Monday, March 18, 2013

Competing (and complicit) masculinities


This week we’re wrapping up our section on constructing masculinity while simultaneously thinking ahead to the last part of our course, “Rethinking Sex and Gender: Something Else Entirely.” Fun times--and some pretty complex theorizing about sex, gender and the body—still await us!

But first, some administrative stuff:
  • Don't forget to complete and submit your "Glee" worksheets from last week in class on Thursday.
  • In addition to that which is listed in the syllabus for this week, please also read Wilson and Daly’s chapter “Till Death Us Do Part” in Weitz, pp. 329-343.
  • Also, please watch Tough Guise at https://www.youtube.com/watch?v=np2PP76_PxQ (approx. 80 mins.). I don’t want to take up valuable class time by showing this on Thursday, but it will constitute a chunk of our discussion. And taking a look at the comments on the YouTube site is certainly enlightening.
  • Don’t forget to use Worksheet #6 (via Bb) to help you pinpoint the salient concepts in this week’s reading.
  • And, as always, please feel free to come by during my office hours if ever you’d like to chat, brainstorm or have questions!
Now, on to business:

In chapter 3, which we read three weeks ago, Connell introduces a conceptual framework for thinking about and making sense of masculinity/ies that takes into account POWER RELATIONS, PRODUCTION RELATIONS and CATHEXIS (pp. 73-75). This framework incorporates the notion that there are multiple masculinities that exist in relation to each other and are informed by simultaneous, intersecting identities. The framework also takes into account that violence, as a result of CRISIS TENDENCIES, is constitutive of masculinity/ies; violence is used to maintain dominance and is crucial in gender politics among and between men (p. 83). The four chapters that we’ll discuss in class on Thursday utilize this framework, so be sure to review chapter 3 (including the appropriate questions on Worksheet #4) before launching into this week’s readings. 

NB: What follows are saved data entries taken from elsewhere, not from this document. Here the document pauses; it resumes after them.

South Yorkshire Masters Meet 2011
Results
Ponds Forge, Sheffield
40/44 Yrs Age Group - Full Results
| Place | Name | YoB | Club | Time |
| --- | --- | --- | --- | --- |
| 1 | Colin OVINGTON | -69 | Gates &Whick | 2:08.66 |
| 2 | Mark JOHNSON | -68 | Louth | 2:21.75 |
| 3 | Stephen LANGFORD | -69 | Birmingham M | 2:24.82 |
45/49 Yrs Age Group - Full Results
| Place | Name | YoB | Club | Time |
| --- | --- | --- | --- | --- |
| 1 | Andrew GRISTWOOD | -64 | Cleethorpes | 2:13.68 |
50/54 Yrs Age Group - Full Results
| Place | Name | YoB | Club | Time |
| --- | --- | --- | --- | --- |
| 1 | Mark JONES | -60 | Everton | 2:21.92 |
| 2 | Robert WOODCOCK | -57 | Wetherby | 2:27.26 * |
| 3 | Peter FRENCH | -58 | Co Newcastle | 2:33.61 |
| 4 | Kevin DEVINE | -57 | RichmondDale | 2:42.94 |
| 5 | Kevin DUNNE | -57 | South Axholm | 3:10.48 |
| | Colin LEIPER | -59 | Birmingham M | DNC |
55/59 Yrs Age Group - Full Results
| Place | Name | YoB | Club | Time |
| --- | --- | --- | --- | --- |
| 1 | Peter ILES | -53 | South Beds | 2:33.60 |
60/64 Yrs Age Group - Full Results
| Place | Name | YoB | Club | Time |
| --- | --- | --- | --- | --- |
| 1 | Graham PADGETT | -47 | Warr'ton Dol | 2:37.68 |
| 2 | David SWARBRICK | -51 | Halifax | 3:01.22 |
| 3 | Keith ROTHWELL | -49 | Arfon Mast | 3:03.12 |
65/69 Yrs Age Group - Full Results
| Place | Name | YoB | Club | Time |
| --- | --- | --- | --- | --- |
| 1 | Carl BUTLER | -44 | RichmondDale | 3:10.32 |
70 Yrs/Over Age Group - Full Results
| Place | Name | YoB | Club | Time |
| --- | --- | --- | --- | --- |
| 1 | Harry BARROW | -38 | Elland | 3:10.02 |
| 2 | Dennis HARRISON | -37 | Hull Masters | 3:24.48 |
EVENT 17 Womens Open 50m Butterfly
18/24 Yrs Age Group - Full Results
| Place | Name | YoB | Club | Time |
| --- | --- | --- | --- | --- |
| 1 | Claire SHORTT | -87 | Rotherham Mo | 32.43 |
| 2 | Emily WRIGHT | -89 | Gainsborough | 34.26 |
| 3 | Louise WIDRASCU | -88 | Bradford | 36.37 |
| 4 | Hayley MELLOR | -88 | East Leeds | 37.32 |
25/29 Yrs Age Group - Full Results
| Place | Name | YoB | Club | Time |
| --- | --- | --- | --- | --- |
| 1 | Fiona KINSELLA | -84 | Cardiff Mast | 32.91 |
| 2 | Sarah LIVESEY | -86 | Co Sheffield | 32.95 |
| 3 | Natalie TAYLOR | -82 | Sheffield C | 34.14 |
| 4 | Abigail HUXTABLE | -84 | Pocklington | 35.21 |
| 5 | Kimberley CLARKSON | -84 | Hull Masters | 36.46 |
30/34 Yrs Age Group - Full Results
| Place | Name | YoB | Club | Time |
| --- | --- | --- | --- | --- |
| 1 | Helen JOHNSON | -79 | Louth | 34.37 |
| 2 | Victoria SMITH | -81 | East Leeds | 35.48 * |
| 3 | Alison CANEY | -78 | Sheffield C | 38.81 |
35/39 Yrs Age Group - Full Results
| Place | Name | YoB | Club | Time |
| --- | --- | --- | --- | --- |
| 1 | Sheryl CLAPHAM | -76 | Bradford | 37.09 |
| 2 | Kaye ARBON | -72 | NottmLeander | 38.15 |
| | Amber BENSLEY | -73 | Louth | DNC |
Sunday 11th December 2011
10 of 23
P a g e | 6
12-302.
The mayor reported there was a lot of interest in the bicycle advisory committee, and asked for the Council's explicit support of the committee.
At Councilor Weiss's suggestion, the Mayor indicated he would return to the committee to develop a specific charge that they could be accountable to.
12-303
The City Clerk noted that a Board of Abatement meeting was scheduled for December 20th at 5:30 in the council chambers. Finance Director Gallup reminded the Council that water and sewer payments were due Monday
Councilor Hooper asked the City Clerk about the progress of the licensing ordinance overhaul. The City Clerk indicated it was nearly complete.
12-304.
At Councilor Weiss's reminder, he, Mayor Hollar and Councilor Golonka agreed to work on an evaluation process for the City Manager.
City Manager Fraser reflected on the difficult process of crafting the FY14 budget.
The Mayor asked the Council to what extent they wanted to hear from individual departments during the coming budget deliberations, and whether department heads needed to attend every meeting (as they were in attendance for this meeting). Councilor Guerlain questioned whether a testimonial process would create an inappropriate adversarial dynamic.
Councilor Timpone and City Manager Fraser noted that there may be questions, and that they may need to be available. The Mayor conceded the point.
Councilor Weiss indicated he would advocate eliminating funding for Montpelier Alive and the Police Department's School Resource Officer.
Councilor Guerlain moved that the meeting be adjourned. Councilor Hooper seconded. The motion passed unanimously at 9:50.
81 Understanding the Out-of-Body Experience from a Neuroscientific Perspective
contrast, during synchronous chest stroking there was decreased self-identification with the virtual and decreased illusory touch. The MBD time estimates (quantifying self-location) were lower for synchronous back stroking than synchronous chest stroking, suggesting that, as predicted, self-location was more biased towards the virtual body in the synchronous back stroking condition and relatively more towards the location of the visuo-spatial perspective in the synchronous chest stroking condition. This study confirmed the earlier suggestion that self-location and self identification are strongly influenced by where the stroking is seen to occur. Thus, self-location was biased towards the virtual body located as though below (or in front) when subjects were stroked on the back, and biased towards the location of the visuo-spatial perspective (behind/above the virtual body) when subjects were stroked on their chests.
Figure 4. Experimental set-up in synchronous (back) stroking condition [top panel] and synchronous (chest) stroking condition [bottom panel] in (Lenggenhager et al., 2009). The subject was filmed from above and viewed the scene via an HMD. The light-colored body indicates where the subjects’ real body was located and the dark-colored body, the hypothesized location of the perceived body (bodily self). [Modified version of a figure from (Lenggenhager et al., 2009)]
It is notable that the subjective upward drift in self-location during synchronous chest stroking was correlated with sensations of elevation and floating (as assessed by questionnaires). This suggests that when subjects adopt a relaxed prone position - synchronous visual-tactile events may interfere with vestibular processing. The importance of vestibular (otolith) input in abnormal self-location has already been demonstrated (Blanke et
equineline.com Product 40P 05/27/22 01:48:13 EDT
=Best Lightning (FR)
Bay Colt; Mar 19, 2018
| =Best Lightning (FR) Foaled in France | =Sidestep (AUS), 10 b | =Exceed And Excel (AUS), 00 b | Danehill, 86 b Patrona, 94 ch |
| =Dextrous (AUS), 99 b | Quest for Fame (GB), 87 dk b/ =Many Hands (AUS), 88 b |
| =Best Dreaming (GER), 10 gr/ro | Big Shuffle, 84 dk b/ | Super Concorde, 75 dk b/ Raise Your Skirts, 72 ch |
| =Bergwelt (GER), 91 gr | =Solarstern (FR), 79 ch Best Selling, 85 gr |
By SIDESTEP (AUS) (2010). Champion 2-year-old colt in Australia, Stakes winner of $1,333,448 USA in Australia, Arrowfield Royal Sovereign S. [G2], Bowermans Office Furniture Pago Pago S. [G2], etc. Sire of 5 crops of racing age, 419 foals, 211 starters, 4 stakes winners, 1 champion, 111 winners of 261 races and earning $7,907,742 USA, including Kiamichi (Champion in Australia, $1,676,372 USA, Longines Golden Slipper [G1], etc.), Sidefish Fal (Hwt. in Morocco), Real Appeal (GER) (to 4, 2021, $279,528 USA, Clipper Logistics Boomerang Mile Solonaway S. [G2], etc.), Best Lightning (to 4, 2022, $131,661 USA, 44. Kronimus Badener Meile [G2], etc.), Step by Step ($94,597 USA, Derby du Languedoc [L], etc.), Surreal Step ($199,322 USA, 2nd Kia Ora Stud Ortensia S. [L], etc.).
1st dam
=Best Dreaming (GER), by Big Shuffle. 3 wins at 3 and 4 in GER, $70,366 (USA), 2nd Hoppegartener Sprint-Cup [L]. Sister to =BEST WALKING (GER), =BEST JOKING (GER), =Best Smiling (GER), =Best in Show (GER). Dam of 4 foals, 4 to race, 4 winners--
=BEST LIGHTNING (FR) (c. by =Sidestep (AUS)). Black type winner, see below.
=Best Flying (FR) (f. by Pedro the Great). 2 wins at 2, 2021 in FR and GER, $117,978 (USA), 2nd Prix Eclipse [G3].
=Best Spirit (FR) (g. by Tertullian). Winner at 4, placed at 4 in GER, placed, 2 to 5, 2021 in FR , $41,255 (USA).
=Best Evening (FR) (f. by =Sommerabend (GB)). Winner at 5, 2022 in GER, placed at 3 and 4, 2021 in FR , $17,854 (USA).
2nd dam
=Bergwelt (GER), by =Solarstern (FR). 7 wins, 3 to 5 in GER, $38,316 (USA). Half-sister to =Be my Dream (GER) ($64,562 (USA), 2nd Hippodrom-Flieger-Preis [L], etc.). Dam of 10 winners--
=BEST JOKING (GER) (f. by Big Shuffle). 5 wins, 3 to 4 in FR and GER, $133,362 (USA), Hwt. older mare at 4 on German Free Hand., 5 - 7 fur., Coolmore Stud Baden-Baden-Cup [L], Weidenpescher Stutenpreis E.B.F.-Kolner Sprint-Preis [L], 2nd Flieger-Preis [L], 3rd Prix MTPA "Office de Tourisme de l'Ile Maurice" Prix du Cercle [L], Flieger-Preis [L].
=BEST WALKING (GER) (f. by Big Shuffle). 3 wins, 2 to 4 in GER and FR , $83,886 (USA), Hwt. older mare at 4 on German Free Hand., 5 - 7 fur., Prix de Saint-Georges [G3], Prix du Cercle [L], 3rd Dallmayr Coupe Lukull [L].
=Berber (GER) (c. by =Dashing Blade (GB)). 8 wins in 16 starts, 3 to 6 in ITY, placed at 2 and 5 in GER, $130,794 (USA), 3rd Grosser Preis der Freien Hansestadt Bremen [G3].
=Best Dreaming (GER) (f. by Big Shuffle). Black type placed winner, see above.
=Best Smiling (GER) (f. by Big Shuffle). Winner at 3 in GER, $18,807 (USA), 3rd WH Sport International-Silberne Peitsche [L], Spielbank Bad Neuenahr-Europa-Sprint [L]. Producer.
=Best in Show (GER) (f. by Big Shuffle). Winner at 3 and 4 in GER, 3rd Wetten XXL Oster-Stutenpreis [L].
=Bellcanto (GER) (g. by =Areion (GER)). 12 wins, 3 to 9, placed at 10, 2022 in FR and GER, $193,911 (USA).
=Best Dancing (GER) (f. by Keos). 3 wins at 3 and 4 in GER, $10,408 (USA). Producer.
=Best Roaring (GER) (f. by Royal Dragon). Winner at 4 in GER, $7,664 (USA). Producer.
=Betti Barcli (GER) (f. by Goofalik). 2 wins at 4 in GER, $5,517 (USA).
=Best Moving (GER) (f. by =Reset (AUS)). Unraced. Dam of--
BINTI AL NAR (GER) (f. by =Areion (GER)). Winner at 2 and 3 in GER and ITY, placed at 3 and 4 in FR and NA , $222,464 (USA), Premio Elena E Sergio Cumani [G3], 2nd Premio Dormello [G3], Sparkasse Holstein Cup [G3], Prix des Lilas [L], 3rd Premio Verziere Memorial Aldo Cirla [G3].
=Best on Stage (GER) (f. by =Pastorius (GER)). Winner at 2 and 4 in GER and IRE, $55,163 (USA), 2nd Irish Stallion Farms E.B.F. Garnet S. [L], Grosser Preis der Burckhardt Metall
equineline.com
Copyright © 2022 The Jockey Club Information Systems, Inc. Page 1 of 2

Connell’s work this week uses life histories of several groups of men whose masculinity is under pressure (i.e., experiencing CRISIS TENDENCIES in POWER RELATIONS) to demonstrate the myriad ways in which masculinities are constructed as fluid and multiple—even among groups of men who appear to have much in common. Chapter 4 focuses on the construction of working class masculinities in the wake of under-/unemployment in the capitalist labour market. In chapter 5, Connell explores what happens when masculinities formed within the context of the “progressive” environmentalist movement come into contact with feminism, while chapter 6 features the experiences of men whose masculinities were formed within the context of local gay and bisexual networks. And chapter 7 focuses on masculinities among educated, middle-class men employed in the technology sector. Again, use Worksheet #6 as a guide.

In addition to the role of CRISIS TENDENCIES, another major contributor to masculinity/ies is violence—or at least the threat of violence and/or the ability to be violent (review chapter 3 for some background info on this as well). As we’ve seen in our reading this semester, women’s bodies have throughout history been conceptualized to varying degrees as men’s property in law and culture. (Think, for example, of fathers “giving away” their daughters at Anglo-Canadian weddings or women assuming their husband’s family name upon marriage!) This link between conceptualizing women as property and social permission to commit violence against them has long been critiqued by feminists and has just recently been taking up by critical masculinity studies scholars. In their article, Wilson and Daly take a look at the simultaneity of the social construction of women’s bodies as property with that of masculinity as violent. 

And then, in Bornstein, we get a taste of what the final weeks of this course will look like: What does it mean to go beyond gender? What if nothing really is everything?

Happy reading, and I’ll see you in class on Thursday.